__Job item__. Please rewrite the material from the line with "Дополнительные выборы" up to and including the line with "Государственной Думы", swapping every "созыва" for "состава" and leaving the rest untouched.

[Stored records]

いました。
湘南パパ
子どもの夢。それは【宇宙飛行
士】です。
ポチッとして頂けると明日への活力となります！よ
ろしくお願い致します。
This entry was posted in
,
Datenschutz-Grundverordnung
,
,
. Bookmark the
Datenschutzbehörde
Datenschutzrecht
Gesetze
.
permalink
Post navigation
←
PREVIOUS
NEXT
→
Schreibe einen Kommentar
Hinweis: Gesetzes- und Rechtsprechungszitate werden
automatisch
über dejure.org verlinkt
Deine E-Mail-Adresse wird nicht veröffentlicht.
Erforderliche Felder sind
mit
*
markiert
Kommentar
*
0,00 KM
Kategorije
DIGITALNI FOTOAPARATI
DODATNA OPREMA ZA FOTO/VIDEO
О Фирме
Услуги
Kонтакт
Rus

...

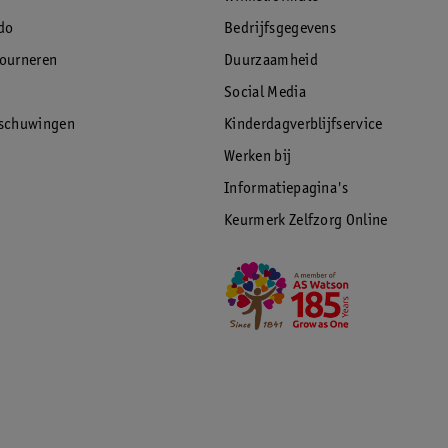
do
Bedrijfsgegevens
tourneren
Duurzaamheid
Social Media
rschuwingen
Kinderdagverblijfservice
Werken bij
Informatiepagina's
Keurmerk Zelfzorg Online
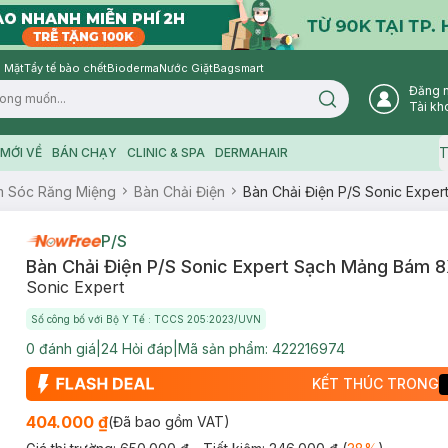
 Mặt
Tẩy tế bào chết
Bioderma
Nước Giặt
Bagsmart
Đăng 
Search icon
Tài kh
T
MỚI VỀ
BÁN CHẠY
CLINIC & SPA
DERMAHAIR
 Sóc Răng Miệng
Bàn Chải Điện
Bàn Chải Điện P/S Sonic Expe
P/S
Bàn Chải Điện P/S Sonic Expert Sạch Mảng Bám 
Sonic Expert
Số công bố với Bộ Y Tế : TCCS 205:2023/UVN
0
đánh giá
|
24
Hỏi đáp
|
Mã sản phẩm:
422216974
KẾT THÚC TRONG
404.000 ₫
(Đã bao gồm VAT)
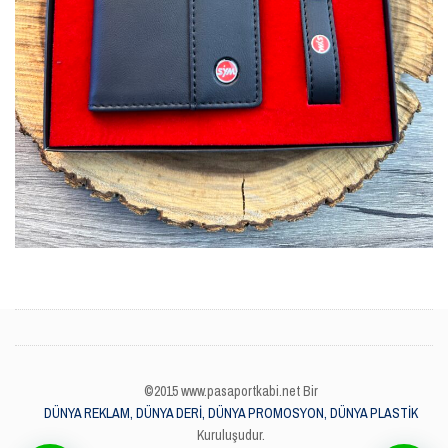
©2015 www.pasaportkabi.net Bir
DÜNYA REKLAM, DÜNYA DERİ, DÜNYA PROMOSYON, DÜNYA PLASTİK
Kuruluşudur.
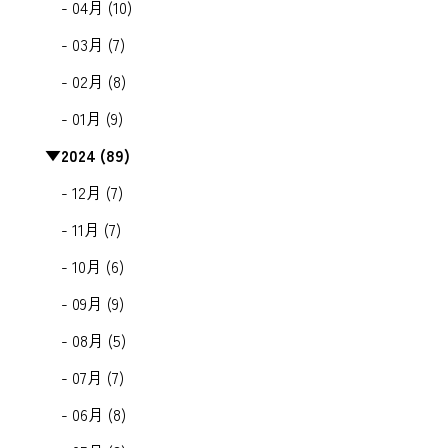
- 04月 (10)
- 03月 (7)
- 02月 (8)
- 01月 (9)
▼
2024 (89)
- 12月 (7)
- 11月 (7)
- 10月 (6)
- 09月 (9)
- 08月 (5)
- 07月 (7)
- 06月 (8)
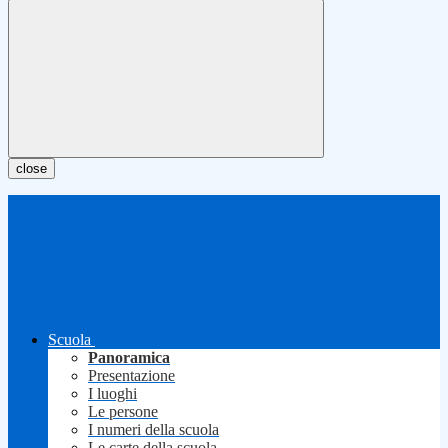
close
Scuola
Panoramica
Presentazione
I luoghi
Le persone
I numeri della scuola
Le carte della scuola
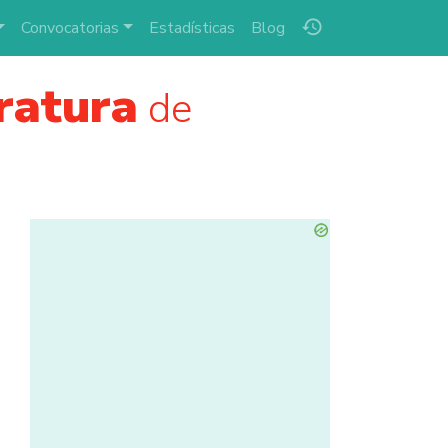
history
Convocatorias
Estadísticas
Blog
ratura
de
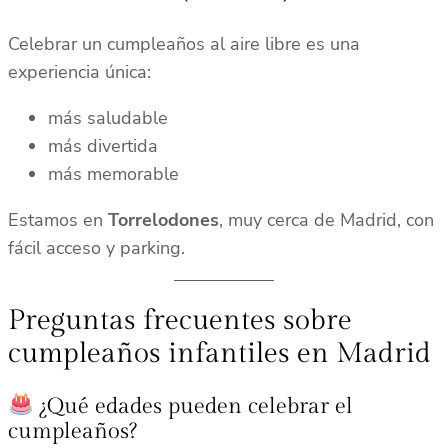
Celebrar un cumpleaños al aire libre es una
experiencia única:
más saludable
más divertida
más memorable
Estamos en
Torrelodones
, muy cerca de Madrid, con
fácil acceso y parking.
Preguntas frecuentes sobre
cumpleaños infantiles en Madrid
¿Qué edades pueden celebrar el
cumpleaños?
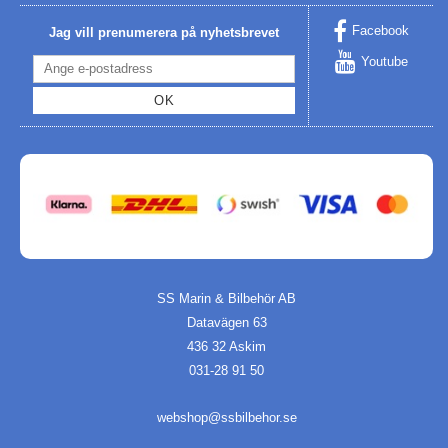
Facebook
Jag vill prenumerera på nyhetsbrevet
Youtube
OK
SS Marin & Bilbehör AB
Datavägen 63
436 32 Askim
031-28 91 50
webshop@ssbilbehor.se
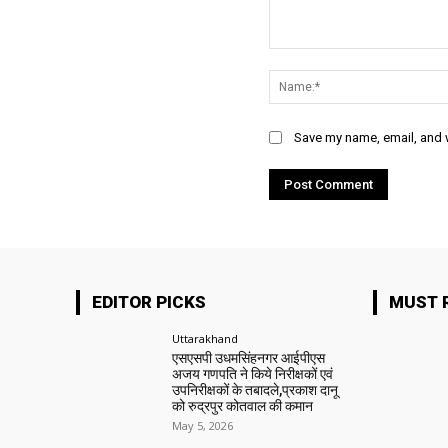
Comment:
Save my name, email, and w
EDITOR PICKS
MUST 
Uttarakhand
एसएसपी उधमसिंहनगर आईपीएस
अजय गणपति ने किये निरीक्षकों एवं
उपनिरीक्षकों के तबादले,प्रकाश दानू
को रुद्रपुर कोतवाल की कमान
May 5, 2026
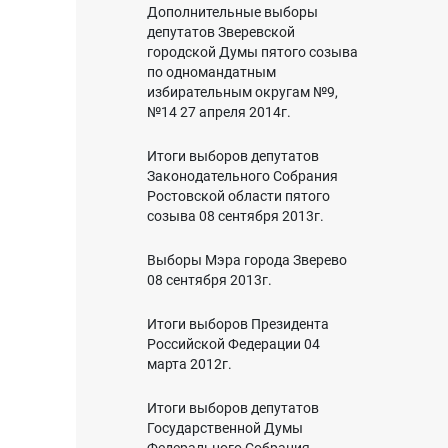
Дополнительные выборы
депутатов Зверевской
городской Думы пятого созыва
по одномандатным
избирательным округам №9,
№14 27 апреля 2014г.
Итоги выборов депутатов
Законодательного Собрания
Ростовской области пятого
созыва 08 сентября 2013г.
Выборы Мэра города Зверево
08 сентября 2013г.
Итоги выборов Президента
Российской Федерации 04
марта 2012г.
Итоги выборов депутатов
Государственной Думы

* * *

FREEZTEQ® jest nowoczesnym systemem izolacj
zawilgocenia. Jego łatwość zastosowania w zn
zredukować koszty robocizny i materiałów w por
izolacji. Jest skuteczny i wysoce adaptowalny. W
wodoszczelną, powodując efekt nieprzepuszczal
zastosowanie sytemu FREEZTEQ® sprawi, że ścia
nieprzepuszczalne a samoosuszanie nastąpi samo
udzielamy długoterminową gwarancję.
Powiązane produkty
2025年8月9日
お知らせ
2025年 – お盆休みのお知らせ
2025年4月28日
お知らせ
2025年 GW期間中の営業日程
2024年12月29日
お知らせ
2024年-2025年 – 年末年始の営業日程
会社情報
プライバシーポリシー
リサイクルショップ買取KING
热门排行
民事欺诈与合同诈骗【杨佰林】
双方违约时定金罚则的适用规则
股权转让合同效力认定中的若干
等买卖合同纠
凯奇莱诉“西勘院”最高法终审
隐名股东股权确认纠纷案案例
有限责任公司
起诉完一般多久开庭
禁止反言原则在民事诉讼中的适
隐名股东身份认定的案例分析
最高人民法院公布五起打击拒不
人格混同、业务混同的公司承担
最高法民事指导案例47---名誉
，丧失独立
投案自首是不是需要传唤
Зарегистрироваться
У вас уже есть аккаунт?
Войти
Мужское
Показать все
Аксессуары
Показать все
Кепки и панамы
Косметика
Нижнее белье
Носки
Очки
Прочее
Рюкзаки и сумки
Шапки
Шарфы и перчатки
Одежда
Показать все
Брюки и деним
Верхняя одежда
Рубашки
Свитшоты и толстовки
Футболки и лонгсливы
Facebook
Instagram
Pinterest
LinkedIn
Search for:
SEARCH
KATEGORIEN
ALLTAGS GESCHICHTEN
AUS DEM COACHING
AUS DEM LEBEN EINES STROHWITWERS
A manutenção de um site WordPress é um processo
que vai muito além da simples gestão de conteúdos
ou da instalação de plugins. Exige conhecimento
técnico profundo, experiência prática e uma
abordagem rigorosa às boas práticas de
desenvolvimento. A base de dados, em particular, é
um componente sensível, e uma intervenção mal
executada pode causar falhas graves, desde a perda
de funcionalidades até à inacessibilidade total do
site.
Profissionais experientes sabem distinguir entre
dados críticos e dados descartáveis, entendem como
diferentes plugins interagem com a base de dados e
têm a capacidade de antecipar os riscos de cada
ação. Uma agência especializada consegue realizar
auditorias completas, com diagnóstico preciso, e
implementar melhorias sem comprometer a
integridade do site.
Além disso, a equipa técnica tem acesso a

__Output of the task__.
Дополнительные выборы
депутатов Зверевской
городской Думы пятого состава
по одномандатным
избирательным округам №9,
№14 27 апреля 2014г.
Итоги выборов депутатов
Законодательного Собрания
Ростовской области пятого
состава 08 сентября 2013г.
Выборы Мэра города Зверево
08 сентября 2013г.
Итоги выборов Президента
Российской Федерации 04
марта 2012г.
Итоги выборов депутатов
Государственной Думы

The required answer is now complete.